TRECHO DO DOCUMENTO.
Diretor: Stuart Hazeldine

Trailer: 

 

 

Há uns oito ou dez anos, quando todo mundo já tinha desossado o livro “A Cabana” e fazia comentários gigantescos e emocionados em várias comunidades do Orkut, eu até tentei, mas não consegui. Minhas três irmãs leram o best-seller de William P. Young e, assim como milhares de fãs, cultuaram a obra, disseminaram as ideias dela e a indicaram pra Deus e o mundo. Eu até comecei, mas não consegui terminar… Não sei o que houve, principalmente porque eu, justo eu, me obrigo a terminar qualquer livro. Não me permito parar algo no meio. É quase uma regra que imponho a mim mesmo. Mas algo aconteceu e me travou porque, definitivamente, não funcionou.
 
 
Hoje, após assistir ao filme do diretor Stuart Hazeldine, em cartaz nos cinemas, consegui perceber o que houve. E vou explicar pra você. O livro e o filme contam a história de Mack, vivido por Sam Worthington (de “Avatar”), que tinha uma vida feliz até que sua filha caçula foi raptada e morta depois de um passeio em família por um bosque nas montanhas. A tragédia destrói sua vida. Ele fica completamente perdido, se sente culpado, os laços familiares se corrompem, tudo se transforma no maior e pior desmoronamento por que um ser humano pode passar. Mas algo pode mudar depois que uma carta enviada por Deus o convida a regressar ao local do assassinato da menina: a tal cabana.

[Um bloco de dados]
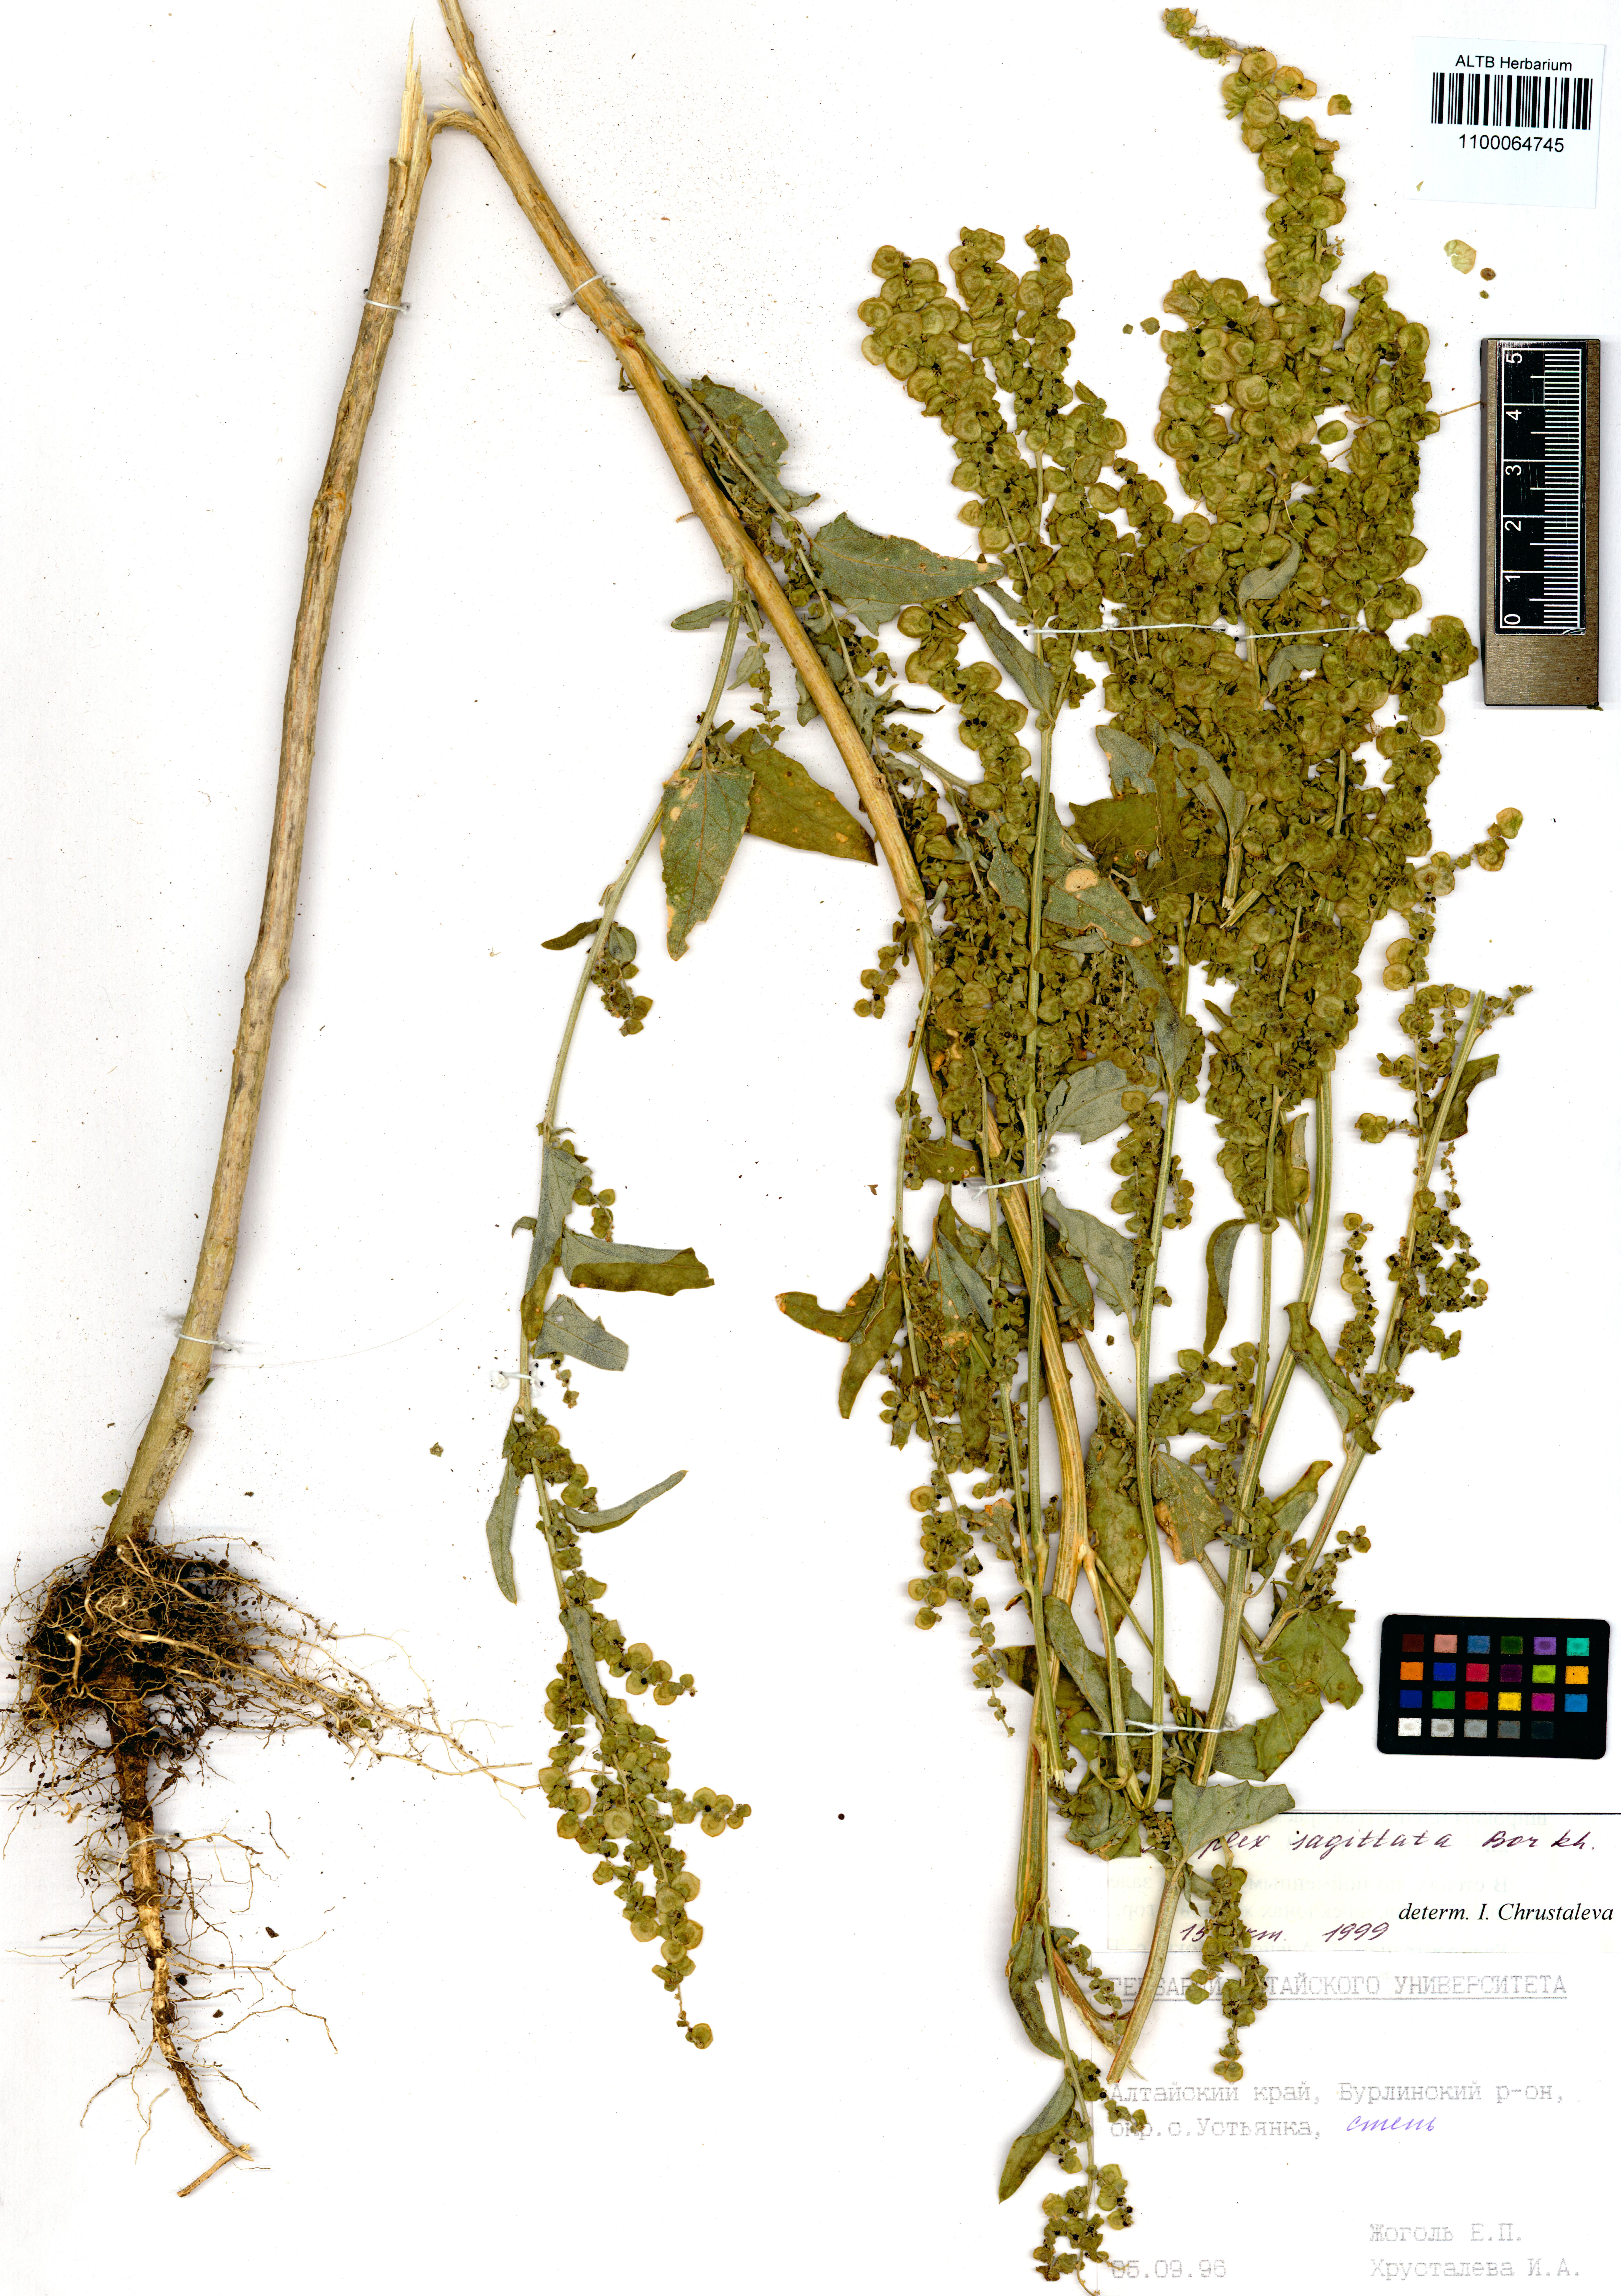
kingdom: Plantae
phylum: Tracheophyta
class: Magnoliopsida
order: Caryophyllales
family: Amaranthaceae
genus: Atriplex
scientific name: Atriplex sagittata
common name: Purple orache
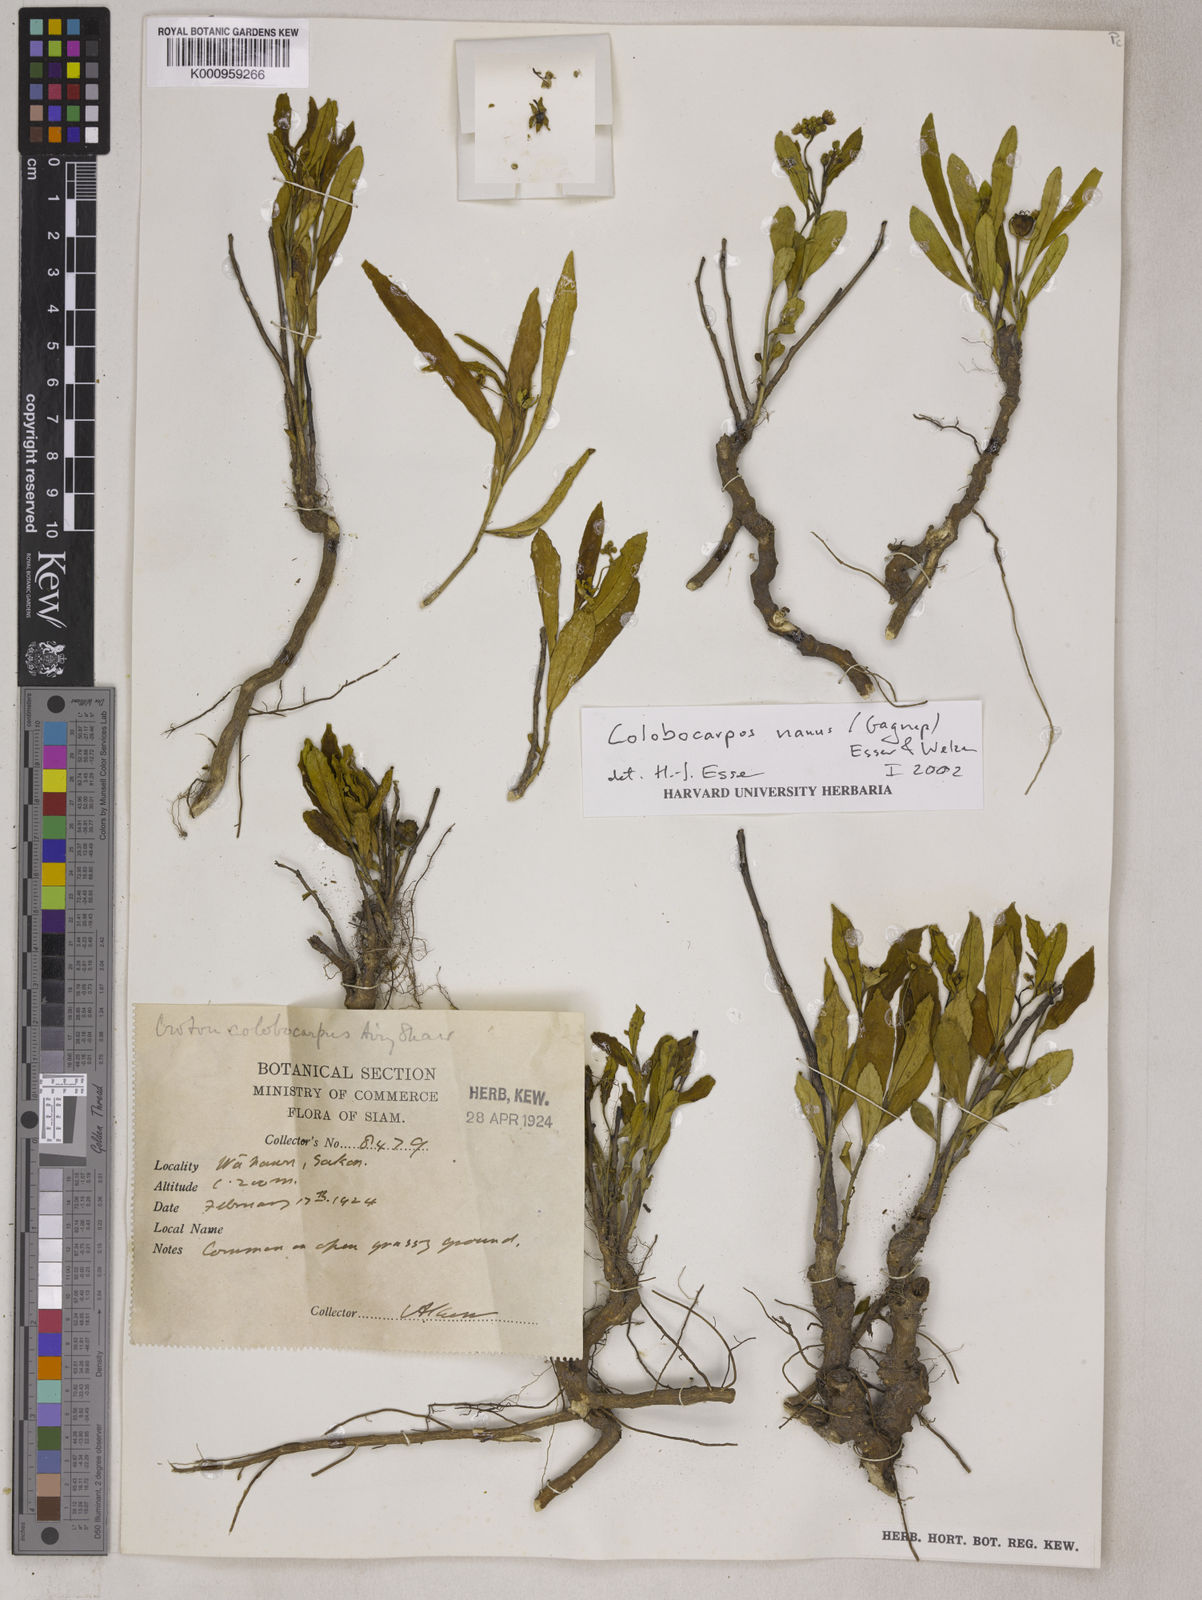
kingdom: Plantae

O QUE FAZER.
1. No trecho sobre o filme “A Cabana”, a frase que começa com “Ele fica completamente perdido” descreve o que acontece com Mack depois da tragédia. Enumere todos esses efeitos.
2. Resuma em duas frases o trecho sobre o filme “A Cabana”.

RESPOSTAS.
1.
- Ele fica completamente perdido.
- Ele se sente culpado.
- Os laços familiares se corrompem.
- Tudo se transforma no maior e pior desmoronamento por que um ser humano pode passar.

2. Quem escreve não conseguiu terminar o livro “A Cabana”, de William P. Young, embora as três irmãs e milhares de fãs o tenham cultuado, e afirma ter percebido o que houve depois de assistir ao filme de Stuart Hazeldine. O livro e o filme contam a história de Mack, vivido por Sam Worthington, cuja filha caçula foi raptada e morta, e que depois recebe uma carta de Deus convidando-o a voltar ao local do assassinato da menina, a cabana.